Inconsciente. Tiene meningitis. —Y le temblaron los labios y su voz también falló cuando dijo—: Los médicos no pueden hacer nada. Dan explicaciones que yo no entiendo y dicen que sólo queda esperar. Pero yo estoy desesperada. Yo ya no sé qué hacer, Iván.

Él estuvo callado un minuto entero. Después preguntó si el chico se podía salvar, sin nombrarlo y sin mirarla.

—¡Pero también se puede morir! Y qué voy a hacer yo si se muere, qué voy a hacer sin Marcos, me querés decir. Qué voy a hacer sin mi Marcos.

Había empezado a soplar un viento que alejaría los restos de la tormenta. El cuerpo de Iván estaba absolutamente inmóvil. Sintió que le zumbaban los oídos. Desde lejos oyó su propia voz, que decía:

—Marcos.

Y la de ella, que contestaba entre sollozos:

—Sí. Marcos.

Y después de una pausa:

—No sos el padre, si me estás preguntando eso.

Él trató de tragar y sintió en la boca el sabor agrio del cigarrillo. Algo rodaba, algo subía a los tumbos desde su estómago o, más precisamente, desde los costados de su estómago. Era absurdo, pero rodaba hacia arriba, hacia su garganta. Con un esfuerzo tensó los músculos del cuello y esperó los primeros temblores. Entonces se oyó de nuevo la voz del enfermero, a escasos metros, llamando a otro interno, y se prendieron las luces de la galería. Con una torpeza casi marcial Iván se puso de pie. Cecilia había alzado la cabeza y lo miraba como una autómata, sacudida todavía por los espasmos del llanto. La súbita luz daba un aire impúdico a la galería. Iván desvió los ojos de ella y llamó al enfermero.

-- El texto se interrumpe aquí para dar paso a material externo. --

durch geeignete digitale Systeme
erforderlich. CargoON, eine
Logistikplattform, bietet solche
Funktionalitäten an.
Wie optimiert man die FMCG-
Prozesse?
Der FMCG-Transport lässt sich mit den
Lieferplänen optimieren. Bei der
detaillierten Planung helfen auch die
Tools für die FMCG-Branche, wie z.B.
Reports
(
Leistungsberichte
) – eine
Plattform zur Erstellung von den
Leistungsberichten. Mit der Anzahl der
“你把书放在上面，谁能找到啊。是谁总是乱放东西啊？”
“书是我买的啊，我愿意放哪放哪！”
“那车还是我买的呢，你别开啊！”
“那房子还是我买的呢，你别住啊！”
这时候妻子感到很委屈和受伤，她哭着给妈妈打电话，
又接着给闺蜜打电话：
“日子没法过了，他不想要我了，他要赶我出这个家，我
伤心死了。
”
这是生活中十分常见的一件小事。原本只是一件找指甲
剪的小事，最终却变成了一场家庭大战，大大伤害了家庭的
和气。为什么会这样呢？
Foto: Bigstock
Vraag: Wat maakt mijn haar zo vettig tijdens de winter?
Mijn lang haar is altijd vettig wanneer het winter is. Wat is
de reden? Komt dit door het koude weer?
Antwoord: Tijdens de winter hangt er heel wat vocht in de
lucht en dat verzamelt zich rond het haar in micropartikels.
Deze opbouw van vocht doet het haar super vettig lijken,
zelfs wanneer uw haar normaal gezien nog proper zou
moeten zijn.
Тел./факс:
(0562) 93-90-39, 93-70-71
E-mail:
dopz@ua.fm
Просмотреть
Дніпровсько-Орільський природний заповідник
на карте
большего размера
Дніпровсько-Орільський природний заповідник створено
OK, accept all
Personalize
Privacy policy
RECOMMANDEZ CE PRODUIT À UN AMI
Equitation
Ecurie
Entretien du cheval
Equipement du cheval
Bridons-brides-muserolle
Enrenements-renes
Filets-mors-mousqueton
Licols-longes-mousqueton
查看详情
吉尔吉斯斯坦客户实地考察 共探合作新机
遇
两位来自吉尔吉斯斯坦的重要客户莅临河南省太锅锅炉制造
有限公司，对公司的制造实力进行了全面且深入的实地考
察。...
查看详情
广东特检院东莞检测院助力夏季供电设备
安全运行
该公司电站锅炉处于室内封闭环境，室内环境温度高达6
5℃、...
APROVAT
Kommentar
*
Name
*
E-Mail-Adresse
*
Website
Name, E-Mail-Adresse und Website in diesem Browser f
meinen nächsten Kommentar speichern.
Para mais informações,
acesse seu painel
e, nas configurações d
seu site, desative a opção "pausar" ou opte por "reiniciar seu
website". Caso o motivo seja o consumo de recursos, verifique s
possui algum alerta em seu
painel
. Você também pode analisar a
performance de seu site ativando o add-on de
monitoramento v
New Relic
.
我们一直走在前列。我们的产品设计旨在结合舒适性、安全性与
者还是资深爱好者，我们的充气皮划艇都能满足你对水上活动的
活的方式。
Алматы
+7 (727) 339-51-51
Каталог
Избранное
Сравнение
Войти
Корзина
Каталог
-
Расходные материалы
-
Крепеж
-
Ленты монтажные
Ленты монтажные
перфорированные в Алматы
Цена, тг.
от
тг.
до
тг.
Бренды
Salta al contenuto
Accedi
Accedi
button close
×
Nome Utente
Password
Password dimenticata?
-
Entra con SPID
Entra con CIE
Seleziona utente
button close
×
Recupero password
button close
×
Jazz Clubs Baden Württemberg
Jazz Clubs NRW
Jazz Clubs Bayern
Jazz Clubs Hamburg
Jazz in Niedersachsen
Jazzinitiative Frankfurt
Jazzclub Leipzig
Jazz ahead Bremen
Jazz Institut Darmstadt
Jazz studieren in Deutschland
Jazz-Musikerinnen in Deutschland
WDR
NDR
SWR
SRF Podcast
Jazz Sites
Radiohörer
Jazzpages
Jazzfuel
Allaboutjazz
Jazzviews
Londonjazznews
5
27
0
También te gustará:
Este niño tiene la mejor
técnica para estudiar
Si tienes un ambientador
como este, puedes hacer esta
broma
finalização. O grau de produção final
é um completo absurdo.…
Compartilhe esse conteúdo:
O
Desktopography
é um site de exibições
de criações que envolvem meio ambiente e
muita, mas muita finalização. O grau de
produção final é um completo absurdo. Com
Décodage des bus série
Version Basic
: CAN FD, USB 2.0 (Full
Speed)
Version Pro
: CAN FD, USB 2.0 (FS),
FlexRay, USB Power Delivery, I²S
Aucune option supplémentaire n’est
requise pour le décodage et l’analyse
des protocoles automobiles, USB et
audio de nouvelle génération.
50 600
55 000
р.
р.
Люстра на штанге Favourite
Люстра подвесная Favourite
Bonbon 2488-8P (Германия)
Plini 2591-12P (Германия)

—Acompañá a la señora, por favor. Ya se iba y no conoce el camino.

Pero Cecilia dijo, urgida por algo que pareció un último reflejo de dignidad femenina:

—No, no hace falta; puedo sola. Un minuto más y me voy.

Su cabeza colgaba casi ajena al cuello y a los hombros y en sus ojos enrojecidos no había la menor determinación. Sin embargo, sólo necesitó secarse las lágrimas y pasarse la mano abierta por el pelo mientras respiraba hondo para recuperar una sorprendente dosis de compostura. Entonces se levantó, despacio y con precaria firmeza, y dijo:

—Tenés razón. También se puede salvar.

Él no contestó. Cecilia se colgó la cartera al hombro, retrocedió un par de metros y lo miró, muy brevemente, antes de girar y alejarse paso a paso y para siempre de esos dos sillones blancos de mimbre. El enfermero hizo tintinear su manojo de llaves.

—Sí, voy —dijo Iván, pero no se movía.

Ella desapareció por la puerta que daba al hall. Iván miró entonces al enfermero y su voz tuvo una vehemencia que no se le había notado en toda la tarde.

—¿Sabés qué? —dijo—. Yo también tuve meningitis de chico.

—Adentro, Pujol, que tengo que cerrar.

—Un montón de gente tuvo meningitis de chica. Incluso algunos que ni se lo acuerdan. ¿Vos no tuviste? ¿O no te acordás?

—Los zapatos —dijo el enfermero.

—Sí, claro. Qué comemos hoy.

—Entrá y lo averiguás solo.

—Como si fuese tan fácil. Hay cosas que uno no puede averiguar solo, ¿sabías? Hay cosas que nunca vamos a averiguar. ¿Y me podés decir qué hace uno con eso? ¿Eh?